Hedge Fund Liability Insurance — Tricks You Might Not Know
As Bob Dylan once said, „The times, they are a changin'“ — which is perhaps the most accurate assessment of the hedge fund industry today. In the wake of huge scandals, one of the largest economic downturns in the past century, and a general distrust of the banking industry on the part of consumers, hedge fund managers face more risks today than ever before. And don’t think for a second that financial attorneys are unaware of all the potential missteps a hedge fund manager can take. It is perhaps not too much of an exaggeration to say that an entire mini-industry has sprung up in the legal profession looking for hedge fund managers to make a mistake, an error in judgement, or even simply fail to provide the returns a client expects. The previously dog-eat-dog world of hedge fund management liability might now more accurately be described as shark-eat-shark.
It’s not fair, but that’s the way it is. Clients are keeping eagle-eyes on their funds, helped by lawyers who have everything to gain from you making a single misstep, or even the appearance of a misstep. Add into the mix the new incredibly detailed standards of scrutiny from regulatory bodies, and it is virtually impossible for any hedge fund manager to escape from being sued. The question is no longer an „if,“ but a „when.“
First, you absolutely must double and triple-check your policy for exceptions and limitations. Though the underwriter may play down the built-in limitations, this could seriously leave you in the lurch if a situation comes up in which you are not covered. This is becoming an increasingly common practice especially in terms of exclusions when it comes to coverage of unjust enrichment and wrongful action suits. While you might have been able to get away with a limited coverage policy for such cases in the past, these specific kinds of suits are the new vogue for those suing financial managers. This is because new legal precedents are being set in such areas, many of which are very detrimental to hedge fund managers.
Additionally, some policies are written so that they only pay out upon final adjudication. Well, as anyone who has worked in the legal world knows, even the smallest trials can take literally years to go to court, putting a continual financial and personal strain on your company until by the time the case is over, it doesn’t matter if you actually won or lost, since you’ve spent so much money getting to the decision that you’re virtually done anyway.

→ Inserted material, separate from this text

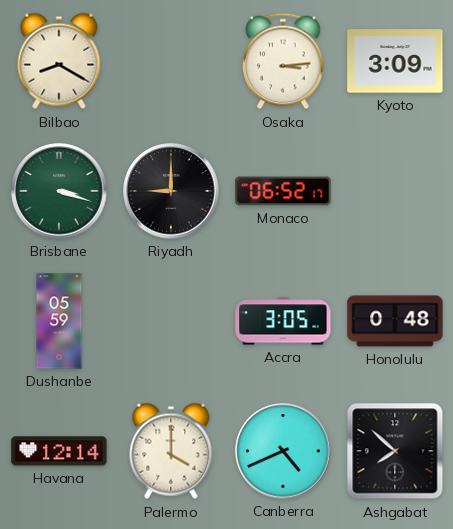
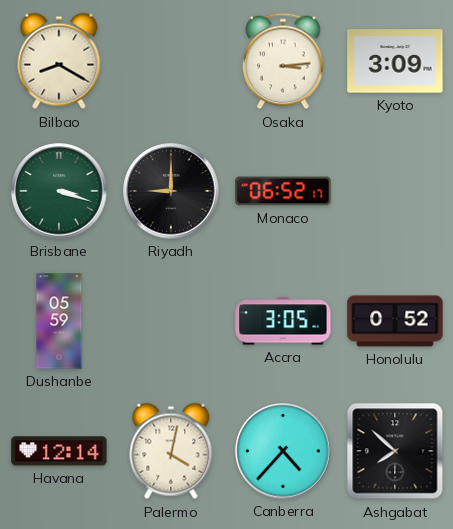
Honolulu: 0:48 -> 0:52
Palermo: 4:00 -> 4:02
Canberra: 4:41 -> 4:37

In lieu of such uncertain financial times, and with so many new legal precedents being set for hedge fund management and liability, it is more important than ever to know what you’re up against. Old strategies of protecting yourself from hedge fund management liability claims are simply no longer feasible; it’s time to update your financial management strategies and your personal protection strategies to work in the new economy.